→ Records drawn from a dataset:
========================================

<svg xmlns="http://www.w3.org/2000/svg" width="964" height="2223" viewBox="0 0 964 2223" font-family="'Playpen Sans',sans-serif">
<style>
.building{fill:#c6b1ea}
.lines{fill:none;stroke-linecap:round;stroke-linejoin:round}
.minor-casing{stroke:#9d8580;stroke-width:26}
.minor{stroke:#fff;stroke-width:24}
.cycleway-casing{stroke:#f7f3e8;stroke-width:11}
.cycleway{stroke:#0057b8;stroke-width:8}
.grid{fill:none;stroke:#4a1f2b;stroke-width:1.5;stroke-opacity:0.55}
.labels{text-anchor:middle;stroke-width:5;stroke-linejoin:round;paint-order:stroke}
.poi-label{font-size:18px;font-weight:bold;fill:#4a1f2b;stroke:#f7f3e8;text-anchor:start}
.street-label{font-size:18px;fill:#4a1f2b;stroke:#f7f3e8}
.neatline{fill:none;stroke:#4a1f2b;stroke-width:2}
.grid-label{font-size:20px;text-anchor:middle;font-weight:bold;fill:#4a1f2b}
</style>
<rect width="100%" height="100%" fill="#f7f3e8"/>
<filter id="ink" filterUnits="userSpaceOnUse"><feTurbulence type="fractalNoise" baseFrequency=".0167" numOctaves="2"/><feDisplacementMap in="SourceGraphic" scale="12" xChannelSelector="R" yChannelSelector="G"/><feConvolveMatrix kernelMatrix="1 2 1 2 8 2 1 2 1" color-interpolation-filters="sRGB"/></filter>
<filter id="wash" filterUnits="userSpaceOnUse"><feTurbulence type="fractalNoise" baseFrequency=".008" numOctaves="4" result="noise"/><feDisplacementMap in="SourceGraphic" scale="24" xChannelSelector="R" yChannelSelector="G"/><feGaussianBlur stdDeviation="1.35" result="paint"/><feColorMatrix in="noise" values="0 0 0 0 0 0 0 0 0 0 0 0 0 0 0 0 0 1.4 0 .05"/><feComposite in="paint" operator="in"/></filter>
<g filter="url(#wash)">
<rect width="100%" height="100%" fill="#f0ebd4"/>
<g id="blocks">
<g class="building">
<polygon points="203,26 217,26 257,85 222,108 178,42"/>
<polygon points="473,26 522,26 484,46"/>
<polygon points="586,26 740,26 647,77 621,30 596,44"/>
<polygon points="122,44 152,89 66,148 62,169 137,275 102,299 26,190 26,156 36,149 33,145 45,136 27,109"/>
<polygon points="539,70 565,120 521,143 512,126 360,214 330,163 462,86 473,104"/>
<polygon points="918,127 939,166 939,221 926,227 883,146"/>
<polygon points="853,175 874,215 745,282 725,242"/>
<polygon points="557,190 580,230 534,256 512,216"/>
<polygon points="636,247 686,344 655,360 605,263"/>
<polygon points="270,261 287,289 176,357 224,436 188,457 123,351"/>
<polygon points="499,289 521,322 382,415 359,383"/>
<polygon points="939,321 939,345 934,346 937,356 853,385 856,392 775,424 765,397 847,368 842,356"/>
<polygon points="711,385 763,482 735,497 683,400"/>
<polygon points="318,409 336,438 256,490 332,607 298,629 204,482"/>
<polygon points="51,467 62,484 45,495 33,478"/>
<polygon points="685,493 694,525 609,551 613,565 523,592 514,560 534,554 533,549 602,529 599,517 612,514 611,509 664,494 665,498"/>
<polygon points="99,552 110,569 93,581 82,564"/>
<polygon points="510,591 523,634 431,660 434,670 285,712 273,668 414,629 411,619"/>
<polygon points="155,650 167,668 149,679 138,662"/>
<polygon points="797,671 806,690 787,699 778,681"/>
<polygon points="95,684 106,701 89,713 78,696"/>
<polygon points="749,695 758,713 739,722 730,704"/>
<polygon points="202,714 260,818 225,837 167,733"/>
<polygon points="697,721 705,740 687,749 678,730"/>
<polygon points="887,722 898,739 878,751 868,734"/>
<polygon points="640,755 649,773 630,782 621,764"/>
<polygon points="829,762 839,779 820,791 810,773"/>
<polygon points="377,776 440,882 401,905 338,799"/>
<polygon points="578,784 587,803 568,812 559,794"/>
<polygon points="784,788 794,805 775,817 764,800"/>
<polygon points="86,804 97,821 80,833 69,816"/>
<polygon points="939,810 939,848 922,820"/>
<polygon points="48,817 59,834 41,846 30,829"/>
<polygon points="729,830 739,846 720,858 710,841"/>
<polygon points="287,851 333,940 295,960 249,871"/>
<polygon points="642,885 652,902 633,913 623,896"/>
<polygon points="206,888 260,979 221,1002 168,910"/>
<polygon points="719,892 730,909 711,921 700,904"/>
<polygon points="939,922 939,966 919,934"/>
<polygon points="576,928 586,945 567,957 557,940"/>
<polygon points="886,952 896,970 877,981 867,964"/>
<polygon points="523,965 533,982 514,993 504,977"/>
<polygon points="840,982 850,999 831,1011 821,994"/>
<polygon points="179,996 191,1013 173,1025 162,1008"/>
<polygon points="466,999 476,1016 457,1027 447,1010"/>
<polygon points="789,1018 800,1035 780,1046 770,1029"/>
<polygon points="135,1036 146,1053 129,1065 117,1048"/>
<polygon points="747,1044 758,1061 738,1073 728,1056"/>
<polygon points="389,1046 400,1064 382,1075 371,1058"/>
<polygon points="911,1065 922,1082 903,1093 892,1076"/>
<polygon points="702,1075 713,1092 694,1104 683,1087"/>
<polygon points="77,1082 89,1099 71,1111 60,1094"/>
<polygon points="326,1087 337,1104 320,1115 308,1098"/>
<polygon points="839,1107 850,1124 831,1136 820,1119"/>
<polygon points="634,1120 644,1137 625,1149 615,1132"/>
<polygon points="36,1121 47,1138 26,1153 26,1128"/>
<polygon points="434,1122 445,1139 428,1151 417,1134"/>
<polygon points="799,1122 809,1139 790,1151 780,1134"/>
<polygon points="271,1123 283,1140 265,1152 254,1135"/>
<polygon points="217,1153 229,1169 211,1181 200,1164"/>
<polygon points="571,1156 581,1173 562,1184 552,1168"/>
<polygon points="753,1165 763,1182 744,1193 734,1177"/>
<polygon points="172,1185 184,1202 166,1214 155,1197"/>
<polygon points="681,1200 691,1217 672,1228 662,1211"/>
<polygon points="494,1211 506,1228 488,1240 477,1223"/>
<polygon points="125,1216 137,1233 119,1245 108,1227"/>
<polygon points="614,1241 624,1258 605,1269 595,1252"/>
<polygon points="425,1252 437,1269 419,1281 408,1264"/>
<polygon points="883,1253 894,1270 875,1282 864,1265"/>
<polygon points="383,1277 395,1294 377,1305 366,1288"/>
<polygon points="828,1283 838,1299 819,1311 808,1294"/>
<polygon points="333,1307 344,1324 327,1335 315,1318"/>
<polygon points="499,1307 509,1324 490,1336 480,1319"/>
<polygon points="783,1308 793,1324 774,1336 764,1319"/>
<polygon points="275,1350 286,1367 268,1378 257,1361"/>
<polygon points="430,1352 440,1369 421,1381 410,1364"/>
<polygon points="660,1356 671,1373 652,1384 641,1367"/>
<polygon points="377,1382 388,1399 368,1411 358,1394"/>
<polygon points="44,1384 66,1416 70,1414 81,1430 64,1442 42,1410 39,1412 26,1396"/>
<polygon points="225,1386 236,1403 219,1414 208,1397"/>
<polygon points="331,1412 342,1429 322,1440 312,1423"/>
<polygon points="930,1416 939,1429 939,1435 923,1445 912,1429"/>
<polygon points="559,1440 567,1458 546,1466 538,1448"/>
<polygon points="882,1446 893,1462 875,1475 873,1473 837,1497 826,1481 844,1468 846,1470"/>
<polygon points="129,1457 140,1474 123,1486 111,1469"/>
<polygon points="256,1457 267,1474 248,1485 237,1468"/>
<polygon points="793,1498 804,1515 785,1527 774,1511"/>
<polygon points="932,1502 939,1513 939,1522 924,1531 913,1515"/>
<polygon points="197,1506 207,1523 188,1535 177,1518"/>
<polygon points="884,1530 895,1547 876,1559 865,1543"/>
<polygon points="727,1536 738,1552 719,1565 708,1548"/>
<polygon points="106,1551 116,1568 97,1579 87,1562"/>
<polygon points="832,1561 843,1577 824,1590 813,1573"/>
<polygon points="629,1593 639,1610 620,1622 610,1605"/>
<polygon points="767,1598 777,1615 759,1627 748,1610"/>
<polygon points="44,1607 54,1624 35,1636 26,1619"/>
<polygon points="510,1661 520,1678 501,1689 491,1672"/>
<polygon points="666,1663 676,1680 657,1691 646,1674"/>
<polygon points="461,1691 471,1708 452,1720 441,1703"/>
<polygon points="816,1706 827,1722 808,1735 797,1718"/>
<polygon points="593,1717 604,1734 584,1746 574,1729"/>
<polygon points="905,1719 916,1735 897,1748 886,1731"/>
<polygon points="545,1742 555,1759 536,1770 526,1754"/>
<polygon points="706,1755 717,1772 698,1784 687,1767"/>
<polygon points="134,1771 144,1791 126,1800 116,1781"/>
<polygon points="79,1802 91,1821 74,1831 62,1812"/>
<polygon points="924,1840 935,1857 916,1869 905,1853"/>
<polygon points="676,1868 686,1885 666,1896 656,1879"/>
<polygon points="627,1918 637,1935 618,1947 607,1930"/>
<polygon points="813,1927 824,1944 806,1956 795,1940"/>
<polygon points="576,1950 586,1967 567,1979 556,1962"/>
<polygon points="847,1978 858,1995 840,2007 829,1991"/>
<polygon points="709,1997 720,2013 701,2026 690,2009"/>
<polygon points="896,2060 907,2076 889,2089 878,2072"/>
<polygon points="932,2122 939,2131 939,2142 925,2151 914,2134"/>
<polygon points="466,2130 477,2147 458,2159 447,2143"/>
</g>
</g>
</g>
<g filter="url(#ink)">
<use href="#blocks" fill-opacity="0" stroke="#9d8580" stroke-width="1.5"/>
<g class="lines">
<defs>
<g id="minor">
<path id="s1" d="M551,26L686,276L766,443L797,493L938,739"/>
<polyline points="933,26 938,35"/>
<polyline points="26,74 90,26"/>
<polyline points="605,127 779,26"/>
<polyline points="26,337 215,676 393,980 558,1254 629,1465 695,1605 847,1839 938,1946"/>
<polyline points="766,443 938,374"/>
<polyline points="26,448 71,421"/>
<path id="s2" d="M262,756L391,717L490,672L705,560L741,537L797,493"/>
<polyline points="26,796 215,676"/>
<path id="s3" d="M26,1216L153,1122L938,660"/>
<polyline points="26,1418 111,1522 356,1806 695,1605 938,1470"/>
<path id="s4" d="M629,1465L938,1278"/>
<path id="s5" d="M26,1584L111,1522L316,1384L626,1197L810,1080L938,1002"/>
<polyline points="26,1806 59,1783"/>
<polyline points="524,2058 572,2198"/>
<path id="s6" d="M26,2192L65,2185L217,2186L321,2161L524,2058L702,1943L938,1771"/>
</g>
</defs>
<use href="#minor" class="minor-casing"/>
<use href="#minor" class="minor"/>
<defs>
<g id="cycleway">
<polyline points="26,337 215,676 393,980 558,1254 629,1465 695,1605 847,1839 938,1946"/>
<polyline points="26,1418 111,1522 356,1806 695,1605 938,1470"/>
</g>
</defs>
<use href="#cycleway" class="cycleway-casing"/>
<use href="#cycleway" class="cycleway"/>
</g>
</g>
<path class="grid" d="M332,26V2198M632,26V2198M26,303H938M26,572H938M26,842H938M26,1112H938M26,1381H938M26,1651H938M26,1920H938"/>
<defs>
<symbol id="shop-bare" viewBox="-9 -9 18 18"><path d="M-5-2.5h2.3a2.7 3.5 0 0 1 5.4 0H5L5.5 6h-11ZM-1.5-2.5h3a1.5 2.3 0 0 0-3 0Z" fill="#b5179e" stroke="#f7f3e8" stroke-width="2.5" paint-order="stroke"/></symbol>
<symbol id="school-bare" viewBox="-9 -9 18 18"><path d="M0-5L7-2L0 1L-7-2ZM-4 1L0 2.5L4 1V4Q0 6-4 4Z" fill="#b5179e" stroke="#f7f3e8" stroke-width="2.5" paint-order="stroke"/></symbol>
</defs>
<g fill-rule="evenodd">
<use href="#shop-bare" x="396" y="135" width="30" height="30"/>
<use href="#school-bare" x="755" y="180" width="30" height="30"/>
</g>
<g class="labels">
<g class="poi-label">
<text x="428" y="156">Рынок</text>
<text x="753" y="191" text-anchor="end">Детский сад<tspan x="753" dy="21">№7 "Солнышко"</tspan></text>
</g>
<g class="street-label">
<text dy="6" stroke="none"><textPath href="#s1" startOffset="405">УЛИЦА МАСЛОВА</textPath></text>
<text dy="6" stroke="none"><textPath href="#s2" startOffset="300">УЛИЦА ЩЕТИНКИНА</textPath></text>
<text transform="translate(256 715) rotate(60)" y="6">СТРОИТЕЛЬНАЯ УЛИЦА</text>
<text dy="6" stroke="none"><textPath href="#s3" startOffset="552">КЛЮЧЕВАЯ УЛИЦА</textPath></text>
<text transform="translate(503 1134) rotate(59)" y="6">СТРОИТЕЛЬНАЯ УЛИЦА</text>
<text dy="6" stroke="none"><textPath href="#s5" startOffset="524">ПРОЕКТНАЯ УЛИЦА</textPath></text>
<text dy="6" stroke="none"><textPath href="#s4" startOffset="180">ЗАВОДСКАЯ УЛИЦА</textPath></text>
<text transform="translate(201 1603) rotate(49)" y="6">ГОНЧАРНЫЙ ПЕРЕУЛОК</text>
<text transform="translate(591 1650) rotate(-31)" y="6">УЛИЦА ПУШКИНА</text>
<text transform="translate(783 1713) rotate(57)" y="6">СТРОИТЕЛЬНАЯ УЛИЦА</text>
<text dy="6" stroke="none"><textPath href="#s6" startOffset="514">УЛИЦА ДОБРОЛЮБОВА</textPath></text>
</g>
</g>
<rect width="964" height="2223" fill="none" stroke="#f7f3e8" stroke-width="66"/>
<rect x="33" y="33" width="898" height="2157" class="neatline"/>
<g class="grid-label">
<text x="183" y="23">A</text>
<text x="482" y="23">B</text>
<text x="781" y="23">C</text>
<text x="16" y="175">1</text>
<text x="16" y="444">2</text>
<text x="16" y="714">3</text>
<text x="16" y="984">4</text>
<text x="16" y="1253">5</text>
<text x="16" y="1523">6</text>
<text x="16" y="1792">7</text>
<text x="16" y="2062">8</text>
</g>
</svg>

========================================

Filter the lines above, keeping each one that contains the string "feTurbulence".

→ OUTPUT OF THE EXERCISE:
<filter id="ink" filterUnits="userSpaceOnUse"><feTurbulence type="fractalNoise" baseFrequency=".0167" numOctaves="2"/><feDisplacementMap in="SourceGraphic" scale="12" xChannelSelector="R" yChannelSelector="G"/><feConvolveMatrix kernelMatrix="1 2 1 2 8 2 1 2 1" color-interpolation-filters="sRGB"/></filter>
<filter id="wash" filterUnits="userSpaceOnUse"><feTurbulence type="fractalNoise" baseFrequency=".008" numOctaves="4" result="noise"/><feDisplacementMap in="SourceGraphic" scale="24" xChannelSelector="R" yChannelSelector="G"/><feGaussianBlur stdDeviation="1.35" result="paint"/><feColorMatrix in="noise" values="0 0 0 0 0 0 0 0 0 0 0 0 0 0 0 0 0 1.4 0 .05"/><feComposite in="paint" operator="in"/></filter>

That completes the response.